Google SEO For Lawyers Ranking Factors – #21 – 40
As many lawyers know, Google has recently once again updated how they rank sites and its now more important then ever to have authority on your site and demonstrate that you are an expert in your legal field. That combined with links, content and other things will get your site ranked higher in Google these days.
Google recently released a document which shows that there are at least 200 Ranking Factors, 200! Some obviously are more important then others, and some have almost no influence. So its key to know what works in 2018 to get your lawyer website ranked higher, so you can start getting more leads from clients looking for your legal services
I am going to cover the next 20 ranking factors today and then make this a 10 part series that covers all 200 ranking factors.
Previous Post ====> RANKING FACTORS 1-20
21. Page Covers Topic In-Depth: There’s a known correlation between depth of topic coverage and Google rankings. Therefore, pages that cover every angle likely have an edge vs. pages that only cover a topic partially.
22. Page Loading Speed via HTML: Both Google and Bing use page loading speed as a ranking factor. Search engine spiders can estimate your site speed fairly accurately based on your page’s HTML code.
23. Page Loading Speed via Chrome: Google may also use Chrome user data to get a better handle on a page’s loading time. That way, they can measure how quickly a page actually loads to users.
24. Use of AMP: While not a direct Google ranking factor, AMP may be a requirement to rank in the mobile version of the Google News Carousel.
25. Entity Match: Does a page’s content match the “entity” that a user is searching for? If so, that page may get a rankings boost for that keyword.
26. Google Hummingbird: This “algorithm change” helped Google go beyond keywords. Thanks to Hummingbird, Google can now better understand the topic of a webpage.
27. Duplicate Content: Identical content on the same site (even slightly modified) can negatively influence a site’s search engine visibility.
28. Rel=Canonical: When used properly, use of this tag may prevent Google from penalizing your site for duplicate content.
29. Image Optimization: Images send search engines important relevancy signals through their file name, alt text, title, description and caption.
*** This is something not many other people do, so this can help not only get some traffic via Google images, but more important help establish RELEVANCY
30. Content Recency: Google Caffeine update favors recently published or updated content, especially for time-sensitive searches. Highlighting this factor’s importance, Google shows the date of a page’s last update for certain pages:
31. Magnitude of Content Updates: The significance of edits and changes also serves as a freshness factor. Adding or removing entire sections is more significant than switching around the order of a few words or fixing a typo.

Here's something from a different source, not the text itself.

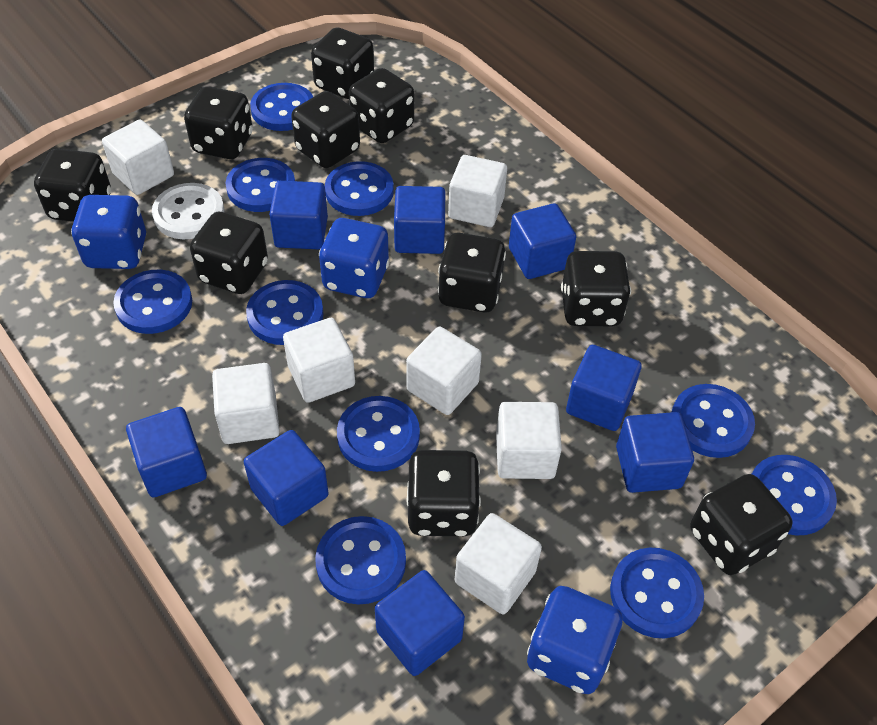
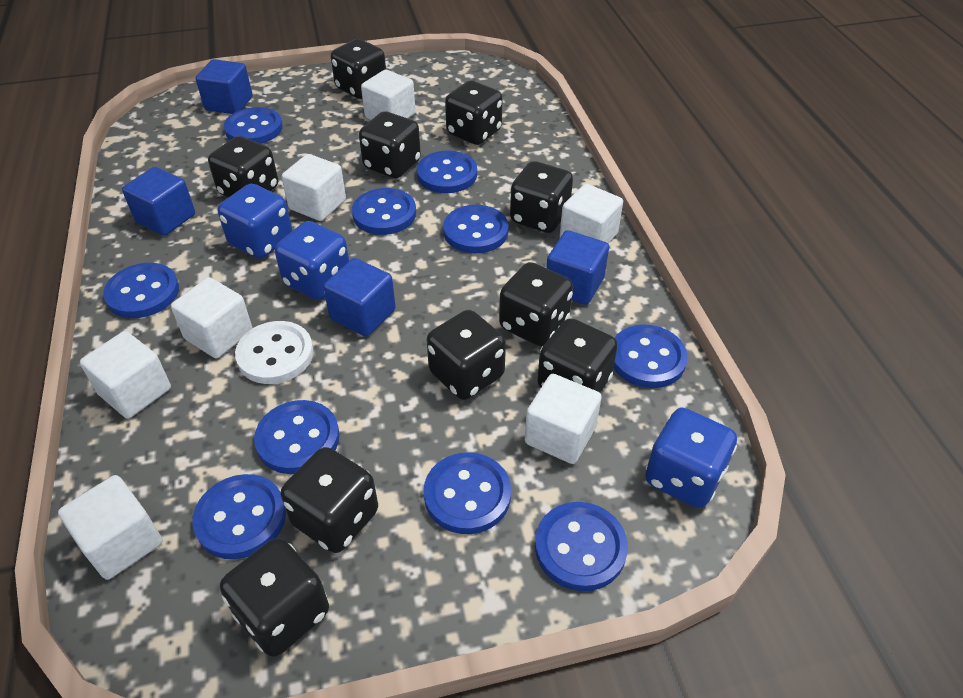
blue cube: 8 -> 4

32. Historical Page Updates: How often has the page been updated over time? Daily, weekly, every 5 years? Frequency of page updates also play a role in freshness.
33. Keyword Prominence: Having a keyword appear in the first 100 words of a page’s content is correlated to first page Google rankings.

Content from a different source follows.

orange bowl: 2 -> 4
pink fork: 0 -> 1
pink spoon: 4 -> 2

34. Keyword in H2, H3 Tags: Having your keyword appear as a subheading in H2 or H3 format may be another weak relevancy signal. In fact, Googler John Mueller states:
“These heading tags in HTML help us to understand the structure of the page.”
35. Outbound Link Quality: Many SEOs think that linking out to authority sites helps send trust signals to Google. And this is backed up by a recent industry study.
*** This is no doubt IMPORTANT Lawyers, add links out to other authority sites within your blog posts.
36. Outbound Link Theme: According to The Hillop Algorithm, Google may use the content of the pages you link to as a relevancy signal. For example, if you have a page about cars that links to movie-related pages, this may tell Google that your page is about the movie Cars, not the automobile.
37. Grammar and Spelling: Proper grammar and spelling is a quality signal, although Cutts gave mixed messages a few years back on whether or not this was important.
38. Syndicated Content: Is the content on the page original? If it’s scraped or copied from an indexed page it won’t rank as well… or may not get indexed at all.
** You must create new fresh content on a constant basis. You can borrow stuff and reword it, but the content must be fresh in order to rank better
39. Mobile-Friendly Update: Often referred to as “Mobilegeddon“, this update rewarded pages that were properly optimized for mobile devices.
40. Mobile Usability: Websites that mobile users can easily use may have an edge in Google’s “Mobile-first Index”.
Be mobile friendly for lawyers is an obvious one these days. More people then ever will visit your site from a mobile device. It used to be 10-20%, now its like 60% or more. So think mobile first.
The next 20 Google ranking factors coming soon.
The bottom line with all these factors, it comes down to new fresh content, establishing your an authority and expert and getting solid backlinks to your website.